• To do:
Your task is to retype every entry exactly while omitting the pictures.

• Data items:
━━━━━━━━━━━━━━━━

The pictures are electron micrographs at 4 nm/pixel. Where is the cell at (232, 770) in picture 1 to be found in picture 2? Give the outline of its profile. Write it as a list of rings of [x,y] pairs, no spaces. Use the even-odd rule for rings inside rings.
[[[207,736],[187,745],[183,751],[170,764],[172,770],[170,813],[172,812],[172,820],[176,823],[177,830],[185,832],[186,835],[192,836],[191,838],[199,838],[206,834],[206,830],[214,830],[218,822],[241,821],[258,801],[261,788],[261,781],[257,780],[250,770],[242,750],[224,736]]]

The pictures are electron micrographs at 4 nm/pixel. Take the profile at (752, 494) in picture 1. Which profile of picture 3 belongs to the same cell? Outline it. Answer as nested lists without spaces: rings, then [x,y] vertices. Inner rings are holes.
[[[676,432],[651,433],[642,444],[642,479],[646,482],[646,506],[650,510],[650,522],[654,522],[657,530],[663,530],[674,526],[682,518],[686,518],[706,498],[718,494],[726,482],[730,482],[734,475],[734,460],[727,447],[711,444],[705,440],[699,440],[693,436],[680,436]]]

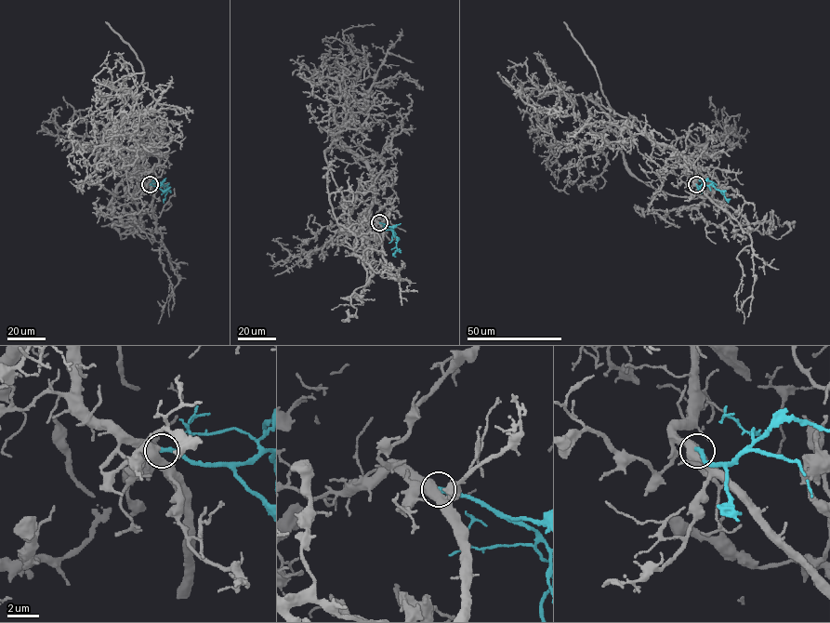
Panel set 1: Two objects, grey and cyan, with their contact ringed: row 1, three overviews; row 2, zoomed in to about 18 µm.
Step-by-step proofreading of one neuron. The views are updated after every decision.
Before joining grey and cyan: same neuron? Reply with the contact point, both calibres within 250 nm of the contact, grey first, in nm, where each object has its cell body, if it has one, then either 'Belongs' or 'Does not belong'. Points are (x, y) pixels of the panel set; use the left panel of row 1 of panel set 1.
Place: (150, 184). Thickness 550 nm (grey) against 280 nm. Soma of grey: none. Soma of cyan: none. Belongs

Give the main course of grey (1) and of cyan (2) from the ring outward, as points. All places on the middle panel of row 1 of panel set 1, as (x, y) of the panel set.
1: (379, 223), (368, 219), (373, 172), (335, 130), (361, 100), (353, 90), (359, 59), (343, 33), (375, 25)
2: (379, 223), (392, 230), (397, 239), (397, 250), (393, 255)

━━━━━━━━━━━━━━━━

• Task output:
The pictures are electron micrographs at 4 nm/pixel. Where is the cell at (232, 770) in picture 1 to be found in picture 2? Give the outline of its profile. Write it as a list of rings of [x,y] pairs, no spaces. Use the even-odd rule for rings inside rings.
[[[207,736],[187,745],[183,751],[170,764],[172,770],[170,813],[172,812],[172,820],[176,823],[177,830],[185,832],[186,835],[192,836],[191,838],[199,838],[206,834],[206,830],[214,830],[218,822],[241,821],[258,801],[261,788],[261,781],[257,780],[250,770],[242,750],[224,736]]]

The pictures are electron micrographs at 4 nm/pixel. Take the profile at (752, 494) in picture 1. Which profile of picture 3 belongs to the same cell? Outline it. Answer as nested lists without spaces: rings, then [x,y] vertices. Inner rings are holes.
[[[676,432],[651,433],[642,444],[642,479],[646,482],[646,506],[650,510],[650,522],[654,522],[657,530],[663,530],[674,526],[682,518],[686,518],[706,498],[718,494],[726,482],[730,482],[734,475],[734,460],[727,447],[711,444],[705,440],[699,440],[693,436],[680,436]]]

Panel set 1: Two objects, grey and cyan, with their contact ringed: row 1, three overviews; row 2, zoomed in to about 18 µm.
Step-by-step proofreading of one neuron. The views are updated after every decision.
Before joining grey and cyan: same neuron? Reply with the contact point, both calibres within 250 nm of the contact, grey first, in nm, where each object has its cell body, if it has one, then either 'Belongs' or 'Does not belong'. Points are (x, y) pixels of the panel set; use the left panel of row 1 of panel set 1.
Place: (150, 184). Thickness 550 nm (grey) against 280 nm. Soma of grey: none. Soma of cyan: none. Belongs

Give the main course of grey (1) and of cyan (2) from the ring outward, as points. All places on the middle panel of row 1 of panel set 1, as (x, y) of the panel set.
1: (379, 223), (368, 219), (373, 172), (335, 130), (361, 100), (353, 90), (359, 59), (343, 33), (375, 25)
2: (379, 223), (392, 230), (397, 239), (397, 250), (393, 255)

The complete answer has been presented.